|All of us cast a shadow when a light is shining on us. We tend to forget this metaphor when looking at the shadow side of our psyche, personifying the shadow as the Devil, Mara, or Hitler (or some other wicked figure in human history). We don’t want to be like that, and we have done psychological work and spiritual practices, such as meditation, not to become our shadows. But, following the metaphor, can we shine a light on ourselves and not create a shadow in the process? Is the only way for a shadow not to appear is when there is no light, in total darkness? Or in total light with no form (body) to cast a shadow? To me, the path through our own inner darkness is a growing knowledge of how our experience is non-self.
Is the shadow a self? Or are we just in the habit of conceiving of it as a self? When any of us catches a glimpse of the horrors of our mind, of those thoughts and feelings that are too unacceptable to allow into consciousness, how do we speak about them to ourselves? If we say that those thoughts and feelings belong to the Devil, to Mara, to some malevolent spirit that has taken momentary possession of us, we are probably attributing self to them. They belong to a self, one that we try not to identify ourselves with. If we say to ourselves, those thoughts are me, they’re mine, they are my true thoughts and feelings, then we may over-identify with them to our detriment. Attributing a self to that layer of psychological functioning (or processing) puts order and simplicity into something that is highly complex and chaotic. The view of self works against us here.
So, our darkest urges and dirtiest thoughts are not self. It is dangerous to make them cohere into a self, and scary and overwhelming to experience them as no self, but it is healthy to see them as non-self. That is what Vipassana is for, seeing the unacceptable and horrible thoughts and feelings we have as coming and going, inwardly and outwardly pain-producing, and having no essential selfhood. But there is another type of investigation, and that is the knowledge that all thoughts and emotions have a capacity to distort, corrupt, and taint our way of seeing things. We can’t expose the faulty way of seeing things without being inside the shadowy thinking and the dark emotions — stepping back and trying to note their characteristics is not enough. The shadow becomes integrated from an illumination originating from within it, not a light falling on it from outside.
Working with the shadow, as such, is seeing into the defilements of mind the Buddha sought to liberate human beings from. Our shadows may never really go away, but our minds may be able to explore and see deeply into those areas with a meditation practice that is kind, gentle, and interested in learning more.
A young man in his twenties came to one of my retreats not knowing much about how I teach. He was brought up as a Fundamentalist Christian, which he mentioned as something he had gotten free of a few years back when he left home. It was not a subject he liked to talk about and didn’t see how it might affect his learning a Buddhist meditation practice.
Initially, the meditation sittings were going quite well for him. His mind was getting quiet and tranquil for minutes on end, and, on a couple of occasions, he saw a bright white light that completely engulfed his mind.
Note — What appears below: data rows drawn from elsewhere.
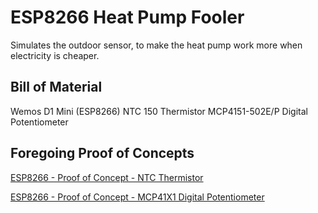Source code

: # ESP8266 Heat Pump Fooler

Simulates the outdoor sensor, to make the heat pump work more when electricity is cheaper.

## Bill of Material

Wemos D1 Mini (ESP8266)
NTC 150 Thermistor
MCP4151-502E/P Digital Potentiometer

## Foregoing Proof of Concepts

[ESP8266 - Proof of Concept - NTC Thermistor](https://github.com/Jocke-G/ESP8266-PoC-NTC-Thermistor)

[ESP8266 - Proof of Concept - MCP41X1 Digital Potentiometer](https://github.com/Jocke-G/ESP8266-PoC-MCP41X1)
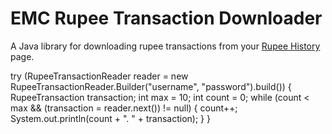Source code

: # EMC Rupee Transaction Downloader

A Java library for downloading rupee transactions from your [Rupee History](http://empireminecraft.com/rupees/transactions) page.

try (RupeeTransactionReader reader = new RupeeTransactionReader.Builder("username", "password").build()) {
  RupeeTransaction transaction;
  int max = 10;
  int count = 0;
  while (count < max && (transaction = reader.next()) != null) {
    count++;
    System.out.println(count + ". " + transaction);
  }
}
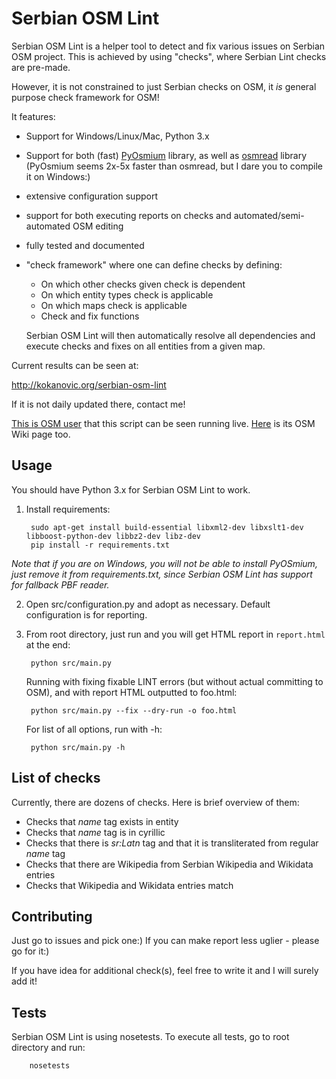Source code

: Serbian OSM Lint
================

Serbian OSM Lint is a helper tool to detect and fix various issues on Serbian OSM project.
This is achieved by using "checks", where Serbian Lint checks are pre-made.
 
However, it is not constrained to just Serbian checks on OSM, it _is_ general purpose check framework for OSM!

It features:
* Support for Windows/Linux/Mac, Python 3.x
* Support for both (fast) [PyOsmium](http://osmcode.org/pyosmium/) library,
 as well as [osmread](https://github.com/dezhin/osmread) library (PyOsmium seems 2x-5x faster than osmread, but I dare you to compile it on Windows:)
* extensive configuration support
* support for both executing reports on checks and automated/semi-automated OSM editing
* fully tested and documented
* "check framework" where one can define checks by defining:
  * On which other checks given check is dependent
  * On which entity types check is applicable
  * On which maps check is applicable
  * Check and fix functions
  
  Serbian OSM Lint will then automatically resolve all dependencies and execute checks
and fixes on all entities from a given map.


Current results can be seen at:

http://kokanovic.org/serbian-osm-lint

If it is not daily updated there, contact me!

[This is OSM user](https://www.openstreetmap.org/user/Serbian%20OSM%20Lint%20bot)
that this script can be seen running live.
[Here](https://wiki.openstreetmap.org/wiki/Automated_edits/Serbian-OSM-Lint) is its OSM Wiki page too.


Usage
-----

You should have Python 3.x for Serbian OSM Lint to work.

1. Install requirements:

        sudo apt-get install build-essential libxml2-dev libxslt1-dev libboost-python-dev libbz2-dev libz-dev 
        pip install -r requirements.txt

_Note that if you are on Windows, you will not be able to install PyOSmium,
just remove it from requirements.txt, since Serbian OSM Lint has support for
fallback PBF reader._

2. Open src/configuration.py and adopt as necessary. Default configuration is for reporting.

3. From root directory, just run and you will get HTML report in `report.html` at the end:

        python src/main.py

    Running with fixing fixable LINT errors (but without actual committing to OSM),
and with report HTML outputted to foo.html:

        python src/main.py --fix --dry-run -o foo.html

    For list of all options, run with -h:

        python src/main.py -h

List of checks
--------------

Currently, there are dozens of checks. Here is brief overview of them:
* Checks that _name_ tag exists in entity
* Checks that _name_ tag is in cyrillic
* Checks that there is _sr:Latn_ tag and that it is transliterated from regular _name_ tag
* Checks that there are Wikipedia from Serbian Wikipedia and Wikidata entries
* Checks that Wikipedia and Wikidata entries match

Contributing
------------

Just go to issues and pick one:) If you can make report less uglier - please go for it:)

If you have idea for additional check(s), feel free to write it and I will surely add it! 

Tests
-----

Serbian OSM Lint is using nosetests. To execute all tests, go to root directory and run:

        nosetests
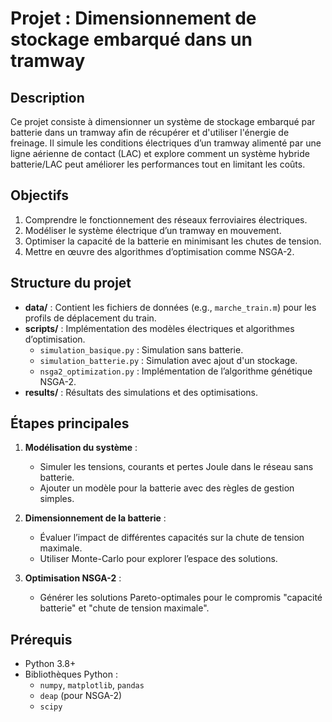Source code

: # Projet : Dimensionnement de stockage embarqué dans un tramway  

## **Description**
Ce projet consiste à dimensionner un système de stockage embarqué par batterie dans un tramway afin de récupérer et d'utiliser l'énergie de freinage. Il simule les conditions électriques d’un tramway alimenté par une ligne aérienne de contact (LAC) et explore comment un système hybride batterie/LAC peut améliorer les performances tout en limitant les coûts.  

## **Objectifs**
1. Comprendre le fonctionnement des réseaux ferroviaires électriques.
2. Modéliser le système électrique d’un tramway en mouvement.
3. Optimiser la capacité de la batterie en minimisant les chutes de tension.
4. Mettre en œuvre des algorithmes d’optimisation comme NSGA-2.  

## **Structure du projet**
- **data/** : Contient les fichiers de données (e.g., `marche_train.m`) pour les profils de déplacement du train.  
- **scripts/** : Implémentation des modèles électriques et algorithmes d’optimisation.  
  - `simulation_basique.py` : Simulation sans batterie.  
  - `simulation_batterie.py` : Simulation avec ajout d'un stockage.  
  - `nsga2_optimization.py` : Implémentation de l’algorithme génétique NSGA-2.  
- **results/** : Résultats des simulations et des optimisations.  

## **Étapes principales**
1. **Modélisation du système** :  
   - Simuler les tensions, courants et pertes Joule dans le réseau sans batterie.  
   - Ajouter un modèle pour la batterie avec des règles de gestion simples.  

2. **Dimensionnement de la batterie** :  
   - Évaluer l’impact de différentes capacités sur la chute de tension maximale.  
   - Utiliser Monte-Carlo pour explorer l’espace des solutions.  

3. **Optimisation NSGA-2** :  
   - Générer les solutions Pareto-optimales pour le compromis "capacité batterie" et "chute de tension maximale".  

## **Prérequis**
- Python 3.8+  
- Bibliothèques Python :  
  - `numpy`, `matplotlib`, `pandas`  
  - `deap` (pour NSGA-2)  
  - `scipy`  
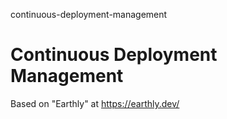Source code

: continuous-deployment-management
# Continuous Deployment Management

Based on "Earthly" at https://earthly.dev/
He interpreted that experience as enlightenment and expressed to me how that had cleansed his mind of all impurities. I tried to explore this experience with him, but he was sure he knew exactly what it was, what it meant.
On the morning of the third day, someone fell asleep in the meditation hall and was snoring loudly. The person was near where he sat. The snoring interrupted another glorious meditation sitting with the bright light that surrounded him. He felt loving and kind to this person at first, but when the snoring increased in volume and continued even stronger than before, he lost patience, the light vanished, and he was plunged into an intense bitter rage. He started cussing, became too agitated to sit, and imagined fire coming out of his nostrils as he breathed. A devil had gotten ahold of him. He knew this demon well, as he would be visited by it whenever things were going too well. This demon was behind the recent breakup with his girlfriend, and had gotten him fired from previous jobs, and, when he was a teenager, it got him to go out looking for trouble, like getting into a fight or vandalizing a stranger’s car.
He had no idea of the psychological deep water he had gotten himself into. For him, this was going to turn into another battle with his demon self. I was glad he talked with me about it. I reassured him that we often do not realize what can get triggered, or pulled to the surface, from apparently peaceful tranquil states.
The shadow comes like an intruder into your home and acts as though he has lived there all along. He has cleverness and guile while lacking morality and integrity, though he is quite persuasive and can get you to believe almost anything. He lures you to his path, turning greed, lust, power, pride, envy, and jealousy into virtues and renunciation, generosity, truth-seeking, and compassion into vices. The self-righteous fight him as their main enemy, while the truly horrible people in the world become some part of him and believe the shadow is their true self, their real nature. But someone on the path to wisdom knows these two extremes from the inside, and through a process by which the worst parts of oneself can prompt the best parts to emerge in the service of the Dharma (the story of the Buddha fending off Mara’s attacks) there arises the formless inner light (prabhasa) and the emptiness of self (sunyata) where no shadow is to be found.
This is what I would call an honest meditator—someone who can see the non-self within the underlying layers of our consciousness, not just on the surface. This is where it counts, and this may be why the Buddha used the word atman (hidden self) instead of puggala (person) when taught that “what is taken as self is really non-self.”